Table 8 shows the peak signal-to-noise ratio values of the thumbnails compared with the conventional full decoding method for each codec. The result shows that the PSNR value significantly differs depending on the sequences. This is because the proposed method stores only pixels necessary for the thumbnail in the thumbnail buffer, and the down-sampling process is removed. Therefore, in the case of sequences containing complex textures, they suffer aliasing; thus, PSNR can be lower than for others.
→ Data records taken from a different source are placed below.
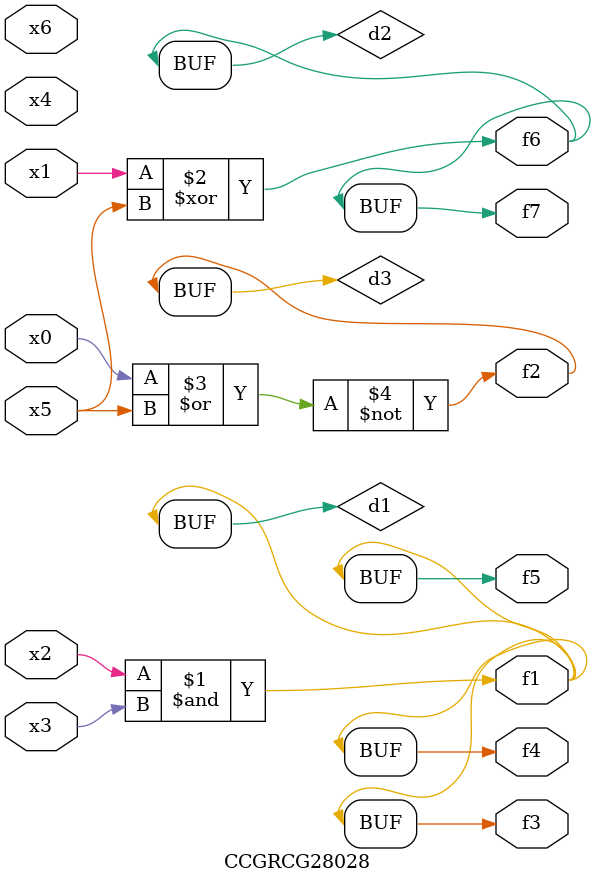
<source format=v>
module CCGRCG28028(
	input x0, x1, x2, x3, x4, x5, x6,
	output f1, f2, f3, f4, f5, f6, f7
);

	wire d1, d2, d3;

	and (d1, x2, x3);
	xor (d2, x1, x5);
	nor (d3, x0, x5);
	assign f1 = d1;
	assign f2 = d3;
	assign f3 = d1;
	assign f4 = d1;
	assign f5 = d1;
	assign f6 = d2;
	assign f7 = d2;
endmodule

</source>
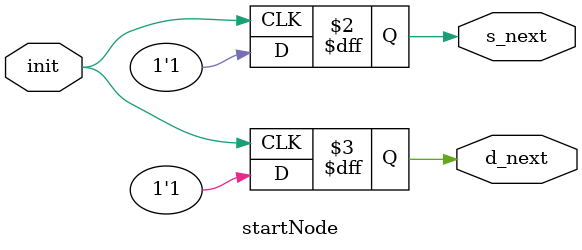
<source format=v>

module LeftDownNode(
	input wire s,
	input wire control,
	input wire last,
	
	output wire s_next,
	output wire d_next
	);
  assign s_next = s; // always go down
  assign d_next = s & control & ~last;
endmodule



module GeneralNode(
   	input wire s, 		// straight line input
	input wire d, 		// diagonal line input
	input wire control, // decides whether to split the signal ('1') or just pass it ('0')
	input wire last, 	// decides if to force the signal down ('1') or not ('0') 
	
	output wire s_next, 	// straight forwarded signal
	output wire d_next	// diagonal forwarded signal
	);
	
  assign s_next = (d & control) | (d & last) | s;
  assign d_next = (~last & control & s) | (~last & d);
endmodule 



module RightDiagonalNode(
	input wire d,
	input wire control,
	input wire last,
	
	output wire s_next,
	output wire d_next
	);
  assign d_next = d & ~last;
  assign s_next = (control & last) | (d & last) | (d & control);
endmodule



module startNode (
    input wire init,
    output reg s_next, 
    output reg d_next
);

    // Process to handle initialization
    always @(posedge init) begin
        if (init) begin
			s_next <= 1'b1; // Set straight output
        	d_next <= 1'b1; // Set diagonal output
		end
    end

endmodule
</source>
Nevertheless, the thumbnails generated by the proposed method had a sufficient level of visual quality for commercial use in thumbnail applications.
Figure 9,
Figure 10 and
Figure 11 show the thumbnails from the proposed method alongside those from the conventional method, which performs down-sampling after decoding, for the ‘Tango2’, ‘Campfire’ and ‘ParkRunning3’ sequences. They were 4K sequences of 3840 × 2160 size.
Figure 9,
Figure 10 and
Figure 11 show the thumbnails extracted by the proposed algorithm and exiting software, respectively. The width and height of the thumbnails were 1/8 of the original ones, respectively. Since the intra prediction was performed with the reconstructed pixels of the upper and left neighboring boundaries, errors at the boundary pixels propagated to the consecutive blocks. In the worst case, the error could propagate up to the last coding block of the slice or picture. The proposed algorithm was designed to reconstruct the boundary pixels with the same inverse transforms and prediction. The reconstructed pixels were efficiently stored in the down-sampled reference buffers. In addition, the thumbnail was a low-resolution image, the degradation of the image quality in the proposed method was insignificant and it was difficult to see their visual difference.
4. Conclusions
The conventional thumbnail extraction method consists of the decoding and down-sampling stages for a thumbnail. However, the decoding and down-sampling processes have high computational complexity and memory usage. In this paper, we proposed a partial decoding method and a memory structure for high-speed thumbnail extraction. The proposed partial decoding method replaces the inverse transform and intra prediction in the decoding process with partial inverse transform and partial intra prediction. The computation complexity is reduced by restoring the one-pixel rule per inner 8 × 8 sub-block along with the rightmost pixels and the lowermost pixels. In addition, we designed a memory structure suitable for the partial decoding process. The proposed memory structure reduces 98% of the restoration buffer required for 4K videos by replacing the restoration buffer with a low-resolution thumbnail buffer and two reference line buffers for intra prediction. In order to evaluate the performance of the proposed fast thumbnail extraction method, we implemented the proposed algorithm with the FFmpeg H.264/AVC, HEVC and VP9 decoders and compared them with the speed of the conventional thumbnail extraction algorithm implemented on FFmpeg. For 4K resolution videos, we compared running times by extracting the thumbnail of the first frame of the test sequences. With the proposed method, we reduced 66% of the process time for H.264/AVC, 52% for HEVC and 48% for VP9. In addition, we reduced the amount of required memory without visual quality loss. The proposed algorithm was commercialized and implemented on an ARM processor for 2019 and 2020 LG televisions.